6. Es gibt keine 60-Prozent-Anforderung
Die Linke fordert zwar die „Mindestlohnrichtlinie der EU um[zu]setzen“, Verdi-Chef Werneke sagt ähnliches. Doch beide führen die Wähler in die Irre: Die EU-Richtlinie nennt lediglich Beispiele, nach denen Mitgliedsstaaten ihre Mindestlöhne berechnen können, etwa die Höhe des „Nettomindestlohns bei 50 Prozent oder 60 Prozent des Nettodurchschnittslohns“ festzusetzen. Sie schreibt keine Pflicht fest und nennt die Zahl 60 Prozent als eine von vielen.
Die Linke sagt nicht einmal, ob sie ihre 60-Prozent-Forderung auf den Bruttolohn oder den Nettolohn bezieht. Das ist in etwa so ungenau, wie wenn Ihnen eine Fluglinie vor dem Start nach St. Petersburg verschweigt, ob sie damit die Stadt in Russland oder die Stadt in Florida meint.

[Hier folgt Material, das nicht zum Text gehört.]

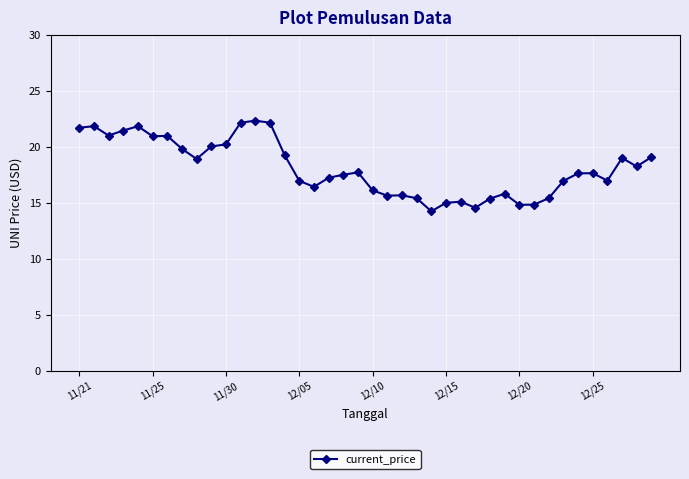

What is the average value?

18.1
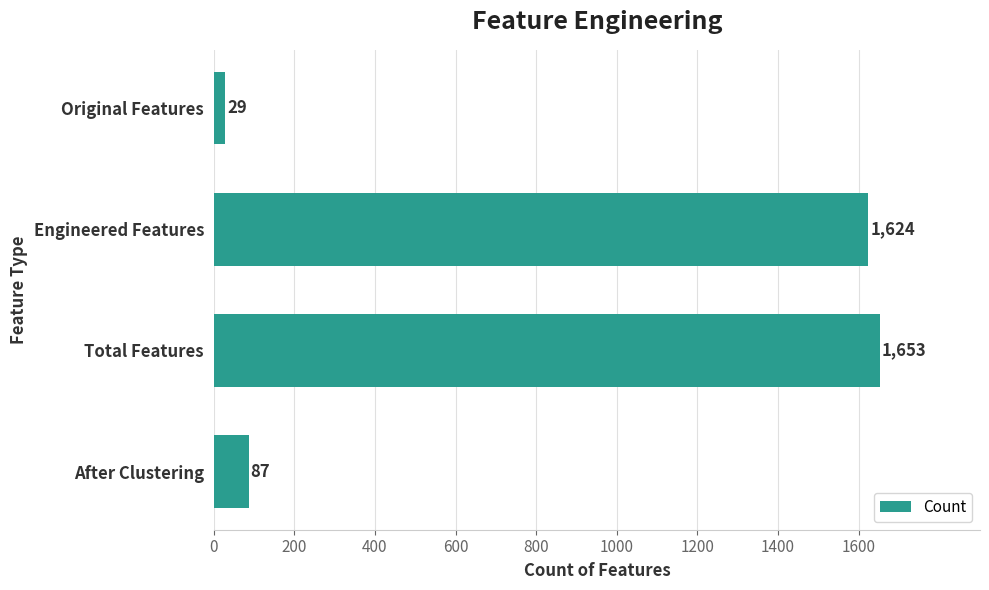

Does the chart contain stacked bars?

No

7. Politiker wollen mehr Einfluss auf die Mindestlöhne
In der Mindestlohn-Debatte geht es auch um den Einfluss der Politik auf die Entwicklung der Mindestlöhne. Bei der Festlegung für 2025 überstimmte die unabhängige Vorsitzende der Mindestlohnkommission erstmals mit den Arbeitgebern gegen den Vorschlag des Deutschen Gewerkschaftsbunds, der mindestens 13,50 Euro gefordert hatte, und sorgte damit für die nun beschlossenen 12,81 Euro.
Vertreter von Gewerkschaften, Grünen, Linken und SPD halten den Beschluss für zu niedrig. Sie wollen der Politik daher Einfluss auf die Lohngestaltung verschaffen, etwa durch eine einmalige gesetzliche Erhöhung auf 14 oder 15 Euro.